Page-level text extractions
%%

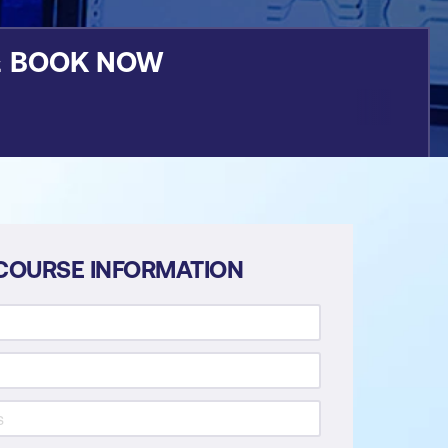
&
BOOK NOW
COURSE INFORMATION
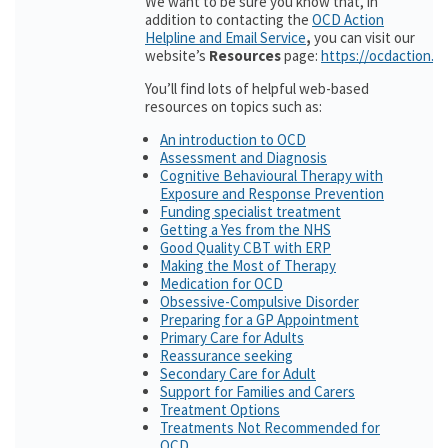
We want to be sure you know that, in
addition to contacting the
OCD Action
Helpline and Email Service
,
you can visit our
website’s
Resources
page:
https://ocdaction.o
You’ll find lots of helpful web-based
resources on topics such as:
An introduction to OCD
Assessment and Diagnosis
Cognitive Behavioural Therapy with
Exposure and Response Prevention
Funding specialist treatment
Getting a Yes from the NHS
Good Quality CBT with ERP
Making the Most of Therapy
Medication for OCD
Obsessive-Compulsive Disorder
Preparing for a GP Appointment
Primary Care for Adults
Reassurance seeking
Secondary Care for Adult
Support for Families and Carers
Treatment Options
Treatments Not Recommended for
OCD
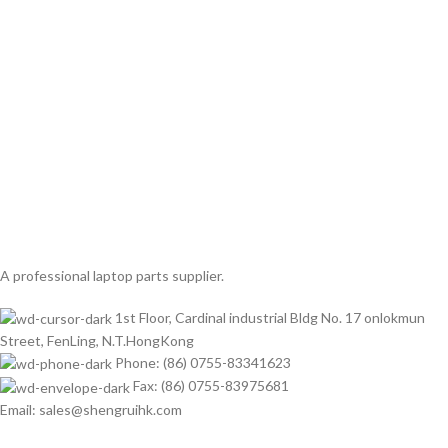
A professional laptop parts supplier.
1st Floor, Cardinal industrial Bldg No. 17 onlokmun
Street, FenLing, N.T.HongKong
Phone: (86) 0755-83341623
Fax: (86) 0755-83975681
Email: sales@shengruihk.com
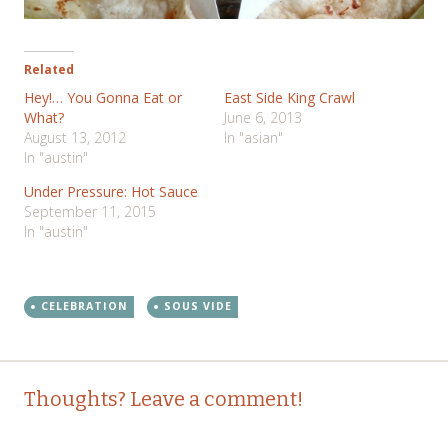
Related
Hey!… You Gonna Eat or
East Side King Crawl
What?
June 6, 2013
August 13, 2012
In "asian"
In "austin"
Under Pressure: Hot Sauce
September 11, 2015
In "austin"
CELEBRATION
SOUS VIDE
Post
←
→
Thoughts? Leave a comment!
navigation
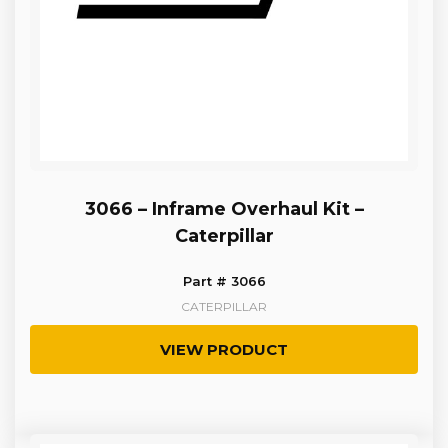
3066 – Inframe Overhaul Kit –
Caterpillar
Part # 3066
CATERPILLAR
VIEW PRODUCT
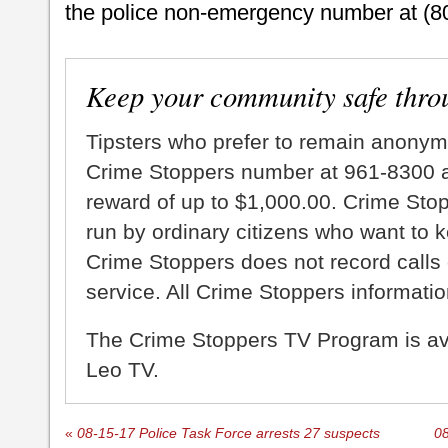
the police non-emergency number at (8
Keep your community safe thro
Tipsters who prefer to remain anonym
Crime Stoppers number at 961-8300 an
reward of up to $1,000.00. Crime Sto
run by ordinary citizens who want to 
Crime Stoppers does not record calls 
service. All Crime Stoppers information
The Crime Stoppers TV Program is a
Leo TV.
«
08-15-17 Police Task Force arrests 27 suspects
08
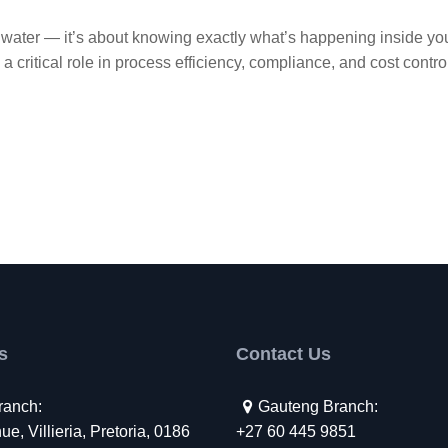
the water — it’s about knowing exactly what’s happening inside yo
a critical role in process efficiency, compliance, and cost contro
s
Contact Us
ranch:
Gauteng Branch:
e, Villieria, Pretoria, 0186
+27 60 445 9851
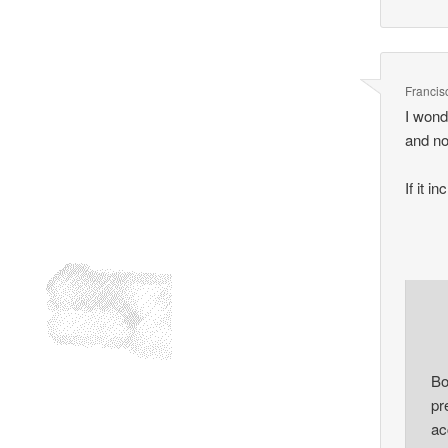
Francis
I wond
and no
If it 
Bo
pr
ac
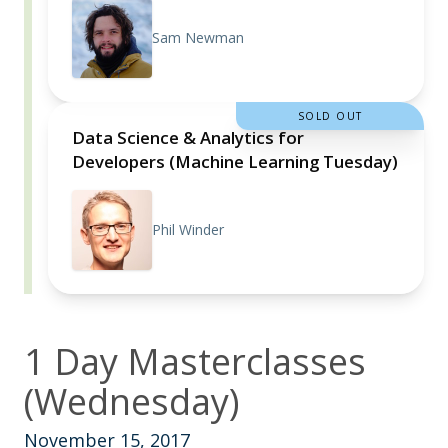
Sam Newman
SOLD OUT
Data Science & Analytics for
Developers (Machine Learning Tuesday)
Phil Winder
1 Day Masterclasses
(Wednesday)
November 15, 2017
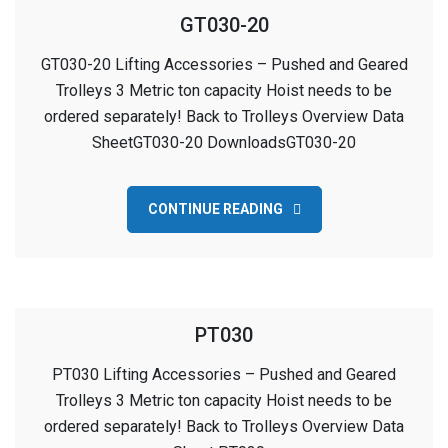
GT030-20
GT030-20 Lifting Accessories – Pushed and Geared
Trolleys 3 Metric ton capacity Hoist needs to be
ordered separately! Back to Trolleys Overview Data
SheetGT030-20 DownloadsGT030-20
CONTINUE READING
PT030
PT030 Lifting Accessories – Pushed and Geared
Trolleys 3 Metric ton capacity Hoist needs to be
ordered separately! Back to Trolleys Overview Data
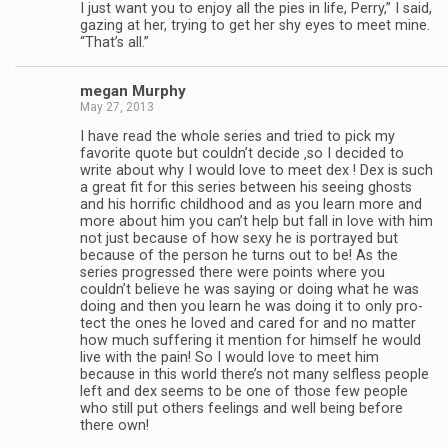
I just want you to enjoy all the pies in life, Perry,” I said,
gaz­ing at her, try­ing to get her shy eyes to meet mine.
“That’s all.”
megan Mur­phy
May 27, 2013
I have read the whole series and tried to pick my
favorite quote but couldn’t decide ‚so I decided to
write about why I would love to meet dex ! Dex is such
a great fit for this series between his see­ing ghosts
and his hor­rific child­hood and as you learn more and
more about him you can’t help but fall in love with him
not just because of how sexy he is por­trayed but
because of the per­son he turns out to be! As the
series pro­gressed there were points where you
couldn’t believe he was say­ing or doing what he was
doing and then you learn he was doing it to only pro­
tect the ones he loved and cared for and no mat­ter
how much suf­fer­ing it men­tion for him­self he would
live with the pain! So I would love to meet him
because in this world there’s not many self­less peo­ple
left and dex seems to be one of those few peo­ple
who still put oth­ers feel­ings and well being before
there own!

%%
%%

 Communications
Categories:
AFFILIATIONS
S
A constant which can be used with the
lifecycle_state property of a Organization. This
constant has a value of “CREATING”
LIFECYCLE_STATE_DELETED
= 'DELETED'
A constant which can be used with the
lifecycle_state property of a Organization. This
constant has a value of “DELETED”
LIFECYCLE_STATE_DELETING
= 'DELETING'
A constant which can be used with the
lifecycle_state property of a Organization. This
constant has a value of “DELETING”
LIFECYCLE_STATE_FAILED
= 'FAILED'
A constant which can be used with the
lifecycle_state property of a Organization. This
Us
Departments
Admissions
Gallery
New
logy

%%
%%

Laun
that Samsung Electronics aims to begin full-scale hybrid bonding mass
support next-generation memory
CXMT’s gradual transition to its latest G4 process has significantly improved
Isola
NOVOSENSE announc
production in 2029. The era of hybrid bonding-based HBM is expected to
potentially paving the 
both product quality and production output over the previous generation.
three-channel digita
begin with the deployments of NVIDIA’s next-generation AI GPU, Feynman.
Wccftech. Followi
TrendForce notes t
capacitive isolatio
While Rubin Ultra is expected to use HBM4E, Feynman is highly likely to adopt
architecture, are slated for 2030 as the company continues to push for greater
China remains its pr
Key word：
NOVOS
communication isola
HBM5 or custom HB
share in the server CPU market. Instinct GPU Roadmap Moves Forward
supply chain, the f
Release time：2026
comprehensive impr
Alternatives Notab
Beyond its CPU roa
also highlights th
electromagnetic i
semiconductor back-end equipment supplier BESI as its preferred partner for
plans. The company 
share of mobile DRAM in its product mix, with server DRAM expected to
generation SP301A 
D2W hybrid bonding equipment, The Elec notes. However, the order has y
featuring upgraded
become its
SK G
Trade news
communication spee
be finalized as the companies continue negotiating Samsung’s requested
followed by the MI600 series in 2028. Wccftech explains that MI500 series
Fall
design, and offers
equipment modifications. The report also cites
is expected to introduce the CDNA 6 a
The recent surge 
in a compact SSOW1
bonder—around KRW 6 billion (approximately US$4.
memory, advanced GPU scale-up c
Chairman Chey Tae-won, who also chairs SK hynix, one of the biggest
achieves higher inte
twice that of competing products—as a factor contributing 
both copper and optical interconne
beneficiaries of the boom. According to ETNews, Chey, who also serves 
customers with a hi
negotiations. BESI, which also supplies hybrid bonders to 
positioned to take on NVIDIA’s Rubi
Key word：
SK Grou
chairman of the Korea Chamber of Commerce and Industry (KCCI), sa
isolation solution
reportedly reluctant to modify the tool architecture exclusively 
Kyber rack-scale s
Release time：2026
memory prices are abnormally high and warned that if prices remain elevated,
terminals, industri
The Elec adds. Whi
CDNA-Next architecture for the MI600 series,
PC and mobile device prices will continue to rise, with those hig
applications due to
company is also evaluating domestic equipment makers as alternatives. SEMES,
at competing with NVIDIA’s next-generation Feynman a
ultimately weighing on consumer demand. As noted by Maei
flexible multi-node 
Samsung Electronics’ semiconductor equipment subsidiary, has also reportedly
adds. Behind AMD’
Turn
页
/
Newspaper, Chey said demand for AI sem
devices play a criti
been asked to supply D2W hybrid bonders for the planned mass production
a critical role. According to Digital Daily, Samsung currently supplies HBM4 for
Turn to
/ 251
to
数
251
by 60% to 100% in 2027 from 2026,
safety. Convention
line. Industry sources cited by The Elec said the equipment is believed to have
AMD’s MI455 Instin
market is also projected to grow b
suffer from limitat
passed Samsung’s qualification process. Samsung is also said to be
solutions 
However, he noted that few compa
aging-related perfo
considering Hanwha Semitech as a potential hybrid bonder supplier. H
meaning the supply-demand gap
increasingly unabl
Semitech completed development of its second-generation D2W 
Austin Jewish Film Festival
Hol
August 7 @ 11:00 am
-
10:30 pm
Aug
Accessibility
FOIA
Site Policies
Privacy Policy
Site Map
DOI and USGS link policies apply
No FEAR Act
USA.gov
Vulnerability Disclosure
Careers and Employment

%%

_TO-DO ITEM_
Copy exactly, without pictures, the lines above from the one with "Email: sales@shengruihk.com" down to the one with "favorite quote but", inclusive.

_THE COMPLETED TASK_
Email: sales@shengruihk.com
Related
Hey!… You Gonna Eat or
East Side King Crawl
What?
June 6, 2013
August 13, 2012
In "asian"
In "austin"
Under Pressure: Hot Sauce
September 11, 2015
In "austin"
CELEBRATION
SOUS VIDE
Post
←
→
Thoughts? Leave a comment!
navigation
3066 – Inframe Overhaul Kit –
Caterpillar
Part # 3066
CATERPILLAR
VIEW PRODUCT
the police non-emergency number at (8
Keep your community safe thro
Tipsters who prefer to remain anonym
Crime Stoppers number at 961-8300 an
reward of up to $1,000.00. Crime Sto
run by ordinary citizens who want to 
Crime Stoppers does not record calls 
service. All Crime Stoppers information
The Crime Stoppers TV Program is a
Leo TV.
«
08-15-17 Police Task Force arrests 27 suspects
08
the water — it’s about knowing exactly what’s happening inside yo
a critical role in process efficiency, compliance, and cost contro
s
Contact Us
ranch:
Gauteng Branch:
e, Villieria, Pretoria, 0186
+27 60 445 9851
Francis
I wond
and no
If it 
Bo
pr
ac
Sam Newman
SOLD OUT
Data Science & Analytics for
Developers (Machine Learning Tuesday)
Phil Winder
1 Day Masterclasses
(Wednesday)
November 15, 2017
GT030-20
GT030-20 Lifting Accessories – Pushed and Geared
Trolleys 3 Metric ton capacity Hoist needs to be
ordered separately! Back to Trolleys Overview Data
SheetGT030-20 DownloadsGT030-20
CONTINUE READING
PT030
PT030 Lifting Accessories – Pushed and Geared
Trolleys 3 Metric ton capacity Hoist needs to be
ordered separately! Back to Trolleys Overview Data
I just want you to enjoy all the pies in life, Perry,” I said,
gaz­ing at her, try­ing to get her shy eyes to meet mine.
“That’s all.”
megan Mur­phy
May 27, 2013
I have read the whole series and tried to pick my
favorite quote but couldn’t decide ‚so I decided to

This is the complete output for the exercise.